What needs to be done :: Looking through the listing that follows, count every line with the string "visualized" and state the number alone.

Data supplied ::

******

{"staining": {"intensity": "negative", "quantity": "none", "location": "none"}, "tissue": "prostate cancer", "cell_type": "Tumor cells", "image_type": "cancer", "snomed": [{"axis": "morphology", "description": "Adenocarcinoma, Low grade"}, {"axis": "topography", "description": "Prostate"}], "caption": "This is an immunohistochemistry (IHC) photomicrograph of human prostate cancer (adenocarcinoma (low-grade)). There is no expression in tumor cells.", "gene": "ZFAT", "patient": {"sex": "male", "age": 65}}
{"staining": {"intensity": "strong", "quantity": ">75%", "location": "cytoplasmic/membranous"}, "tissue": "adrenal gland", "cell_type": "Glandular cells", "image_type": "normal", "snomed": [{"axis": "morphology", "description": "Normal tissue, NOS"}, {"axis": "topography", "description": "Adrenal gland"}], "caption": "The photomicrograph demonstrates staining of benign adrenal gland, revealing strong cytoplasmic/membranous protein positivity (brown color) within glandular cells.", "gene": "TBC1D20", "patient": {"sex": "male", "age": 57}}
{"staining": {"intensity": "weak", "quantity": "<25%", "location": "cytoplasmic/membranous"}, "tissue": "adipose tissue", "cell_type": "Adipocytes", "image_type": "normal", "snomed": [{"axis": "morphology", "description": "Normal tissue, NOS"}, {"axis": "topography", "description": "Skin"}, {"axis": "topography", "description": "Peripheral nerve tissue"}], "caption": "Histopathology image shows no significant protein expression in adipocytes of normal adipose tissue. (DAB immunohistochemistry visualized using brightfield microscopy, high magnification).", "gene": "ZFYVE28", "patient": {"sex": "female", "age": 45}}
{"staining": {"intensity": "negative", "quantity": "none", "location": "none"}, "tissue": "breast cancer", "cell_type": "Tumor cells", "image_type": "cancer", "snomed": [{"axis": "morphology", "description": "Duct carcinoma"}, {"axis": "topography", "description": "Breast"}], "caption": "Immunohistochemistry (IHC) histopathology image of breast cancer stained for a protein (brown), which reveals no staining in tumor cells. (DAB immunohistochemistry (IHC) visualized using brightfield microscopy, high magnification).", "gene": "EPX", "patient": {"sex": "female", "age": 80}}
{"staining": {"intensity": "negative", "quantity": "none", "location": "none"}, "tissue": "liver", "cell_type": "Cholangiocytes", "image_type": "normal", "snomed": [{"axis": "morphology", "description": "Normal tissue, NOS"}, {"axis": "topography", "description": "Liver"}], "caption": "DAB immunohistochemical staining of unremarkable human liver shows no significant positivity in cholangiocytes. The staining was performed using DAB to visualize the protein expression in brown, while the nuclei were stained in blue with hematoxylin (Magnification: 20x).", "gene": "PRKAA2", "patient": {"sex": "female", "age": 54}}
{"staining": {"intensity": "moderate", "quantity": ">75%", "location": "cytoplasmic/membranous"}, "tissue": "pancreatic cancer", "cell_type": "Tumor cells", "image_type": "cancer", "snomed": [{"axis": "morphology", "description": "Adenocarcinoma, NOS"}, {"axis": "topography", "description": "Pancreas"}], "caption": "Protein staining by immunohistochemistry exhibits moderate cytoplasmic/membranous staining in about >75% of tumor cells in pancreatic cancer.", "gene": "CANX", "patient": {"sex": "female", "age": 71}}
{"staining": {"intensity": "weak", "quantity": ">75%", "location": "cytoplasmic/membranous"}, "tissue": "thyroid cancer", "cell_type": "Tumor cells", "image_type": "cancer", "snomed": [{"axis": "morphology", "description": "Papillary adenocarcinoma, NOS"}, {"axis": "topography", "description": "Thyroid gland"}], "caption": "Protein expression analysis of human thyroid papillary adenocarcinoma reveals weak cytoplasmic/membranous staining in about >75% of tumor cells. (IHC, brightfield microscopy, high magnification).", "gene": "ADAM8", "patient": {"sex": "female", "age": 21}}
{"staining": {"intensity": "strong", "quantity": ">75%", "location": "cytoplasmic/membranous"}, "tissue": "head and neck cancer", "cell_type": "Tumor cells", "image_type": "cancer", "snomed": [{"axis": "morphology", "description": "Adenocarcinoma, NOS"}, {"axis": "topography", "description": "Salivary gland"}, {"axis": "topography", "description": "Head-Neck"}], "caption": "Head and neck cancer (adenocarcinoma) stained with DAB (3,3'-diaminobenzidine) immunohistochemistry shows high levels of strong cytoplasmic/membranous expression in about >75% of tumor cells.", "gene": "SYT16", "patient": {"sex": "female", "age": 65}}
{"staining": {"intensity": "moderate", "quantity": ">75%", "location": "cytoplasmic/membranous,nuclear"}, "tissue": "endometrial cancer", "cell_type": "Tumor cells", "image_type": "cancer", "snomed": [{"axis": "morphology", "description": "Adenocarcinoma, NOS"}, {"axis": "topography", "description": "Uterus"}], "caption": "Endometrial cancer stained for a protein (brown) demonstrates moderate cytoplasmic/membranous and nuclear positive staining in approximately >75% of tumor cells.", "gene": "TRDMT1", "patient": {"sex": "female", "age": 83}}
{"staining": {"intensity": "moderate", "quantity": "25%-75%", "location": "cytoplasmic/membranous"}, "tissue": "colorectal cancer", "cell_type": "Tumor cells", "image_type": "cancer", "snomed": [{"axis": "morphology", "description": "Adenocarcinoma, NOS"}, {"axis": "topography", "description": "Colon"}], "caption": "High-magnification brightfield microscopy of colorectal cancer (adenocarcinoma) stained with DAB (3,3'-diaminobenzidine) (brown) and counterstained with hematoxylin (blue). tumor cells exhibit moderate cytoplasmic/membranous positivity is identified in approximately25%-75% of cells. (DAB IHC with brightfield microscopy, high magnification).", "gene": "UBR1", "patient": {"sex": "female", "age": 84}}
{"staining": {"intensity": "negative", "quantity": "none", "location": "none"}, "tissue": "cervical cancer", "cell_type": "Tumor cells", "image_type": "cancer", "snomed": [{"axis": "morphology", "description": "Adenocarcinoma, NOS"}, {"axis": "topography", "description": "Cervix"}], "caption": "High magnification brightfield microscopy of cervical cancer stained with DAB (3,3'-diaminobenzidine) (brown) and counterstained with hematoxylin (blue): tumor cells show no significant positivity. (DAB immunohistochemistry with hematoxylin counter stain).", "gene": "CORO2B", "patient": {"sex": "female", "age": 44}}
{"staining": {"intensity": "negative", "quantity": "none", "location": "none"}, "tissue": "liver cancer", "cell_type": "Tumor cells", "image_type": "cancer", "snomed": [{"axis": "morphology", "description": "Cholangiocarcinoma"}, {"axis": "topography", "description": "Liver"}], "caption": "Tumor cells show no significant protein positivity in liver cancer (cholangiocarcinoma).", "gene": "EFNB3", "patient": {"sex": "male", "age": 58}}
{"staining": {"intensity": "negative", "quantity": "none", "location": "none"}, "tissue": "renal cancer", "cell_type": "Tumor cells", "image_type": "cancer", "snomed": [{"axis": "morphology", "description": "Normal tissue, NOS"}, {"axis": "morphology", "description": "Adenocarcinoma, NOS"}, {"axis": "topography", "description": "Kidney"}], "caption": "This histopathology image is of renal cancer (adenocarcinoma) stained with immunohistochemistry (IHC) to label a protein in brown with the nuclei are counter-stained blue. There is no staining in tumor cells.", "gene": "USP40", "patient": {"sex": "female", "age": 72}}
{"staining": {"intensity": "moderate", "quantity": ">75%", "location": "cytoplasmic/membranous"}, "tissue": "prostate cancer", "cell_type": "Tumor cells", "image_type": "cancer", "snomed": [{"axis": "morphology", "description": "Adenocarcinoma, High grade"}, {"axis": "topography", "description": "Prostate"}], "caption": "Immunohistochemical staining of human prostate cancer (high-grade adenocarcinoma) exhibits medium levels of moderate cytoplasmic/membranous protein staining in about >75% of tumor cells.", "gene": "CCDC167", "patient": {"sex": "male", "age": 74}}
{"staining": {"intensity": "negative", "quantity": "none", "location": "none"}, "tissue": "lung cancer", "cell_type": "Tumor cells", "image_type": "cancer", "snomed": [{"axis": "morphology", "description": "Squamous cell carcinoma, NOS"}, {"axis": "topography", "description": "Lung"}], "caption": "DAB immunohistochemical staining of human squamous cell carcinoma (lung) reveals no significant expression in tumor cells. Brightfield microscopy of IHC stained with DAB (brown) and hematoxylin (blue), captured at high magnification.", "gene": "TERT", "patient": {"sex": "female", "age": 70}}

******

Task answer :: 2